Ah, ok. I think I did read about that partition function in the Google
paper but I hand't put it quite together yet. So a pre-pass can make a
partition function work such that the final output is well sorted. So
no further map reduce necessary and that was a bad example.
But back to my original question... Doug suggests that dependence on a
driver process is acceptable. But has anyone needed true MapReduce
chaining or tried it successfully? Or is it generally accepted that a
multi-MapReduce algorithm should always be driven by a single process?
Doug Cutting wrote:
James Kennedy wrote:
So far what I've had trouble finding examples of MapReduce jobs that
are kicked-off by some one time process that in turn kick off other
MapReduce jobs long after the initial driver process is dead. This
would be more distributed and fault tolerant since it removes
dependency on a driver process.
Yes, but it wouldn't be that much more fault tolerant. The biggest
cause of failures isn't particular nodes failing, but that some nodes
fail. A driver program only fails if the particular node running it
fails. If the MTBF of a particular node is ~1 year, that's probably
okay for a driver program, since driver programs only need to run for
hours or days at the most. However it's a problem if you have 1000
nodes, and see 3+ failures on average per day, and you require that
all nodes stay up for the duration of a job.
Also, I notice that both Google and Hadoop's example of the
distributed sort fails to deal with the fact that the result is
multiple sorted files... this isn't a complete sort since the output
files still need to be merge-sorted don't they? To complete the
algorithm, could the Reducer kick of a subsequent merge sort
MapReduce on the result files? Or maybe there's something I'm not
understanding...
Yes, MapReduce doesn't actually do a full sort. It produces a set of
sorted partitions. Sometimes the partition function can arrange
things so that this is in fact a full sort, but frequently it is just
a hash function. Google mentions this in the original MapReduce paper:
We guarantee that within a given partition, the intermediate
key/value pairs are processed in increasing key order.

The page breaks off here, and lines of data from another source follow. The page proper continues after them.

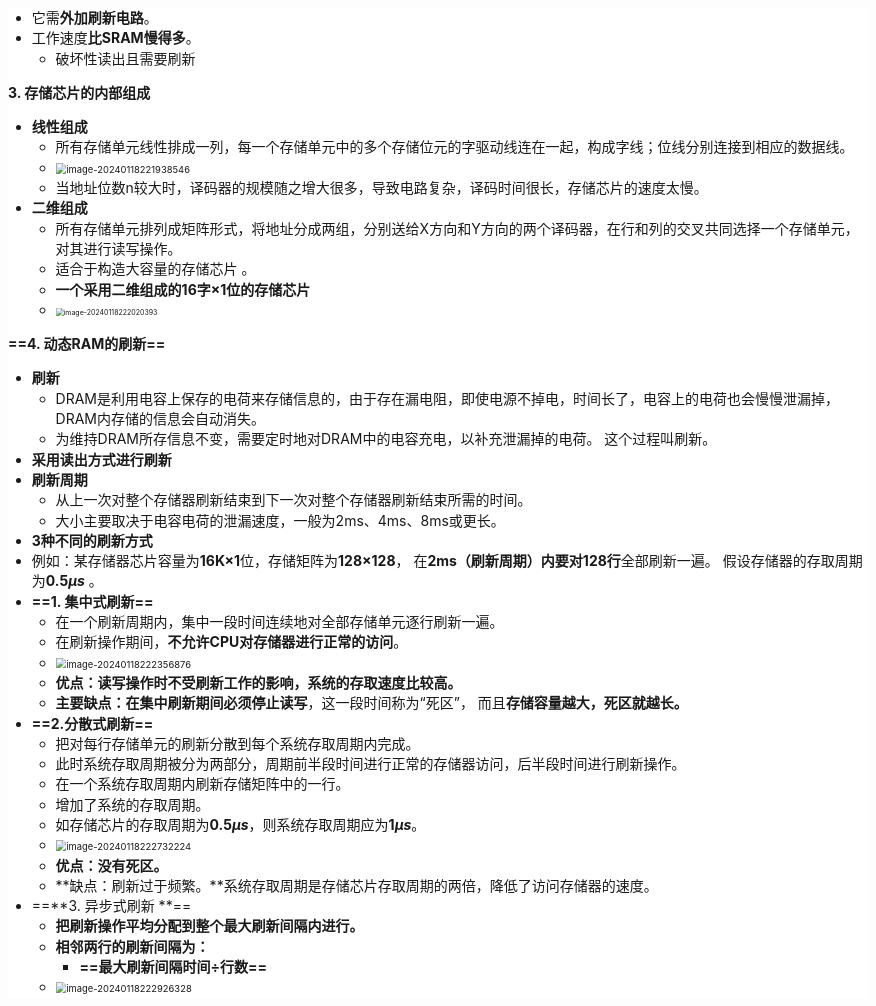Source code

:  + 它需**外加刷新电路**。
  + 工作速度**比SRAM慢得多**。
    + 破坏性读出且需要刷新



**3. 存储芯片的内部组成**

+ **线性组成** 
  + 所有存储单元线性排成一列，每一个存储单元中的多个存储位元的字驱动线连在一起，构成字线；位线分别连接到相应的数据线。 
  + <img src="C:\Users\IamNotLCB\AppData\Roaming\Typora\typora-user-images\image-20240118221938546.png" alt="image-20240118221938546" style="zoom:67%;" /> 
  + 当地址位数n较大时，译码器的规模随之增大很多，导致电路复杂，译码时间很长，存储芯片的速度太慢。
+ **二维组成** 
  + 所有存储单元排列成矩阵形式，将地址分成两组，分别送给X方向和Y方向的两个译码器，在行和列的交叉共同选择一个存储单元，对其进行读写操作。
  + 适合于构造大容量的存储芯片 。
  + **一个采用二维组成的16字×1位的存储芯片** 
  + <img src="C:\Users\IamNotLCB\AppData\Roaming\Typora\typora-user-images\image-20240118222020393.png" alt="image-20240118222020393" style="zoom:50%;" /> 



**==4. 动态RAM的刷新==**

+ **刷新**
  + DRAM是利用电容上保存的电荷来存储信息的，由于存在漏电阻，即使电源不掉电，时间长了，电容上的电荷也会慢慢泄漏掉，DRAM内存储的信息会自动消失。
  + 为维持DRAM所存信息不变，需要定时地对DRAM中的电容充电，以补充泄漏掉的电荷。
    这个过程叫刷新。 
+ **采用读出方式进行刷新** 
+ **刷新周期**
  + 从上一次对整个存储器刷新结束到下一次对整个存储器刷新结束所需的时间。
  + 大小主要取决于电容电荷的泄漏速度，一般为2ms、4ms、8ms或更长。
+ **3种不同的刷新方式** 
+ 例如：某存储器芯片容量为**16K×1**位，存储矩阵为**128×128**，
            在**2ms（刷新周期）内要对128行**全部刷新一遍。
            假设存储器的存取周期为**0.5$\mu s$** 。 
+ **==1. 集中式刷新==**
  + 在一个刷新周期内，集中一段时间连续地对全部存储单元逐行刷新一遍。
  + 在刷新操作期间，**不允许CPU对存储器进行正常的访问**。
  + <img src="C:\Users\IamNotLCB\AppData\Roaming\Typora\typora-user-images\image-20240118222356876.png" alt="image-20240118222356876" style="zoom:67%;" /> 
  + **优点：读写操作时不受刷新工作的影响，系统的存取速度比较高。**
  + **主要缺点：**在集中刷新期间必须**停止读写**，这一段时间称为“死区”， 而且**存储容量越大，死区就越长。**
+ **==2.分散式刷新==**
  + 把对每行存储单元的刷新分散到每个系统存取周期内完成。
  + 此时系统存取周期被分为两部分，周期前半段时间进行正常的存储器访问，后半段时间进行刷新操作。
  + 在一个系统存取周期内刷新存储矩阵中的一行。 
  + 增加了系统的存取周期。
  + 如存储芯片的存取周期为**0.5$\mu s$**，则系统存取周期应为**1$\mu s$**。
  + <img src="C:\Users\IamNotLCB\AppData\Roaming\Typora\typora-user-images\image-20240118222732224.png" alt="image-20240118222732224" style="zoom:67%;" /> 
  + **优点：没有死区。**
  + **缺点：刷新过于频繁。**系统存取周期是存储芯片存取周期的两倍，降低了访问存储器的速度。
+ ==**3. 异步式刷新 **==
  + **把刷新操作平均分配到整个最大刷新间隔内进行。**
  + **相邻两行的刷新间隔为：**
    + **==最大刷新间隔时间÷行数==**
  + <img src="C:\Users\IamNotLCB\AppData\Roaming\Typora\typora-user-images\image-20240118222926328.png" alt="image-20240118222926328" style="zoom:67%;" />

This ordering guarantee makes it easy to generate
a sorted output file per partition, which is useful when
the output file format needs to support efficient random
access lookups by key, or users of the output find it convenient
to have the data sorted. (from page 6)
and
Our partitioning function for this benchmark has builtin
knowledge of the distribution of keys. In a general
sorting program, we would add a pre-pass MapReduce
operation that would collect a sample of the keys and
use the distribution of the sampled keys to compute splitpoints
for the final sorting pass. (from page 9)
Doug